Kurzes Update von mir:
Ich habe heute die Umwälzpumpe weiter zerlegt, d.h. ich habe den Magnetsensor demontiert und danach den Stator und den Rotor getrennt. Die eigentliche Pumpe ließ sich leicht drehen, Flügelrad war auch nicht beschädigt. Also alles wieder vorsichtig zusammengebaut. Die Pumpe läßt sich jetzt auch etwas leichter drehen. Sollte das der Fehler sein? Als Tipp: Macht mit einem wasserfesten Stift Markierungen auf den verschiedenen Teilen, damit diese wieder so zusammengebaut werden können, wie sie vorher waren. Und nicht um 90 oder 180 Grad gedreht ...
Der Einbau verlief etwas problematisch, da ich eine Original-"Schelle" nicht an die richtige Position bringen konnte. Ich habe hierfür keine passende "Schellen-Zange", sondern nur eine Kombizange verwendet. Habt ihr da einen Tipp, wo ich für diese "Drahtschellen" eine Zange kaufen kann?

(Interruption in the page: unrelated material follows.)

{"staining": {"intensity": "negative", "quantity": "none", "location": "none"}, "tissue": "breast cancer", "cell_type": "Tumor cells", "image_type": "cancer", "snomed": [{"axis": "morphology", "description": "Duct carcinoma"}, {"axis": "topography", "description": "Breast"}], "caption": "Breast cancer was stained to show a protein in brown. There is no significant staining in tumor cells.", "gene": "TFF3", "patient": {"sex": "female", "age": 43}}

Ich habe mich letztlich mit einer Schlauchschelle zum Schrauben beholfen. Stört mich zwar ein bisschen, da ich die Maschine so weit wie möglich im Original lassen wollte, die neue Schelle tut es aber jedenfalls auch. Kann man (wenn die Maschine auf dem Rücken liegt) eigentlich die Bodenplatte abnehmen?
Nebenbei Kapazität vom Kondensator gemessen: Exakt 4.00 µF, alles ok.
Als denn alles soweit wieder angeschlossen und fest war, ging es zum Probelauf:
Hhhmmm. Laugenpumpe surrt nur. Naja, ist ja kein Wasser mehr drin...
Freude! Die Umwälzpumpe macht keine Geräusche mehr!
Fluchen! Die Laugenpumpe surrt nur und pumpt nicht ab!
Also auch nochmal die Laugenpumpe ausgebaut, was bei stehender Maschine recht schnell ging. Danach auch diese Pumpe zerlegt. Spule abgezogen, Pumpengehäuse geöffnet. Absolut nichts gefunden. Alles wieder zusammengebaut. Pumpe wieder eingebaut.
Zweiter Test:
Erstmal von Hand etwas Wasser in die Maschine gefüllt.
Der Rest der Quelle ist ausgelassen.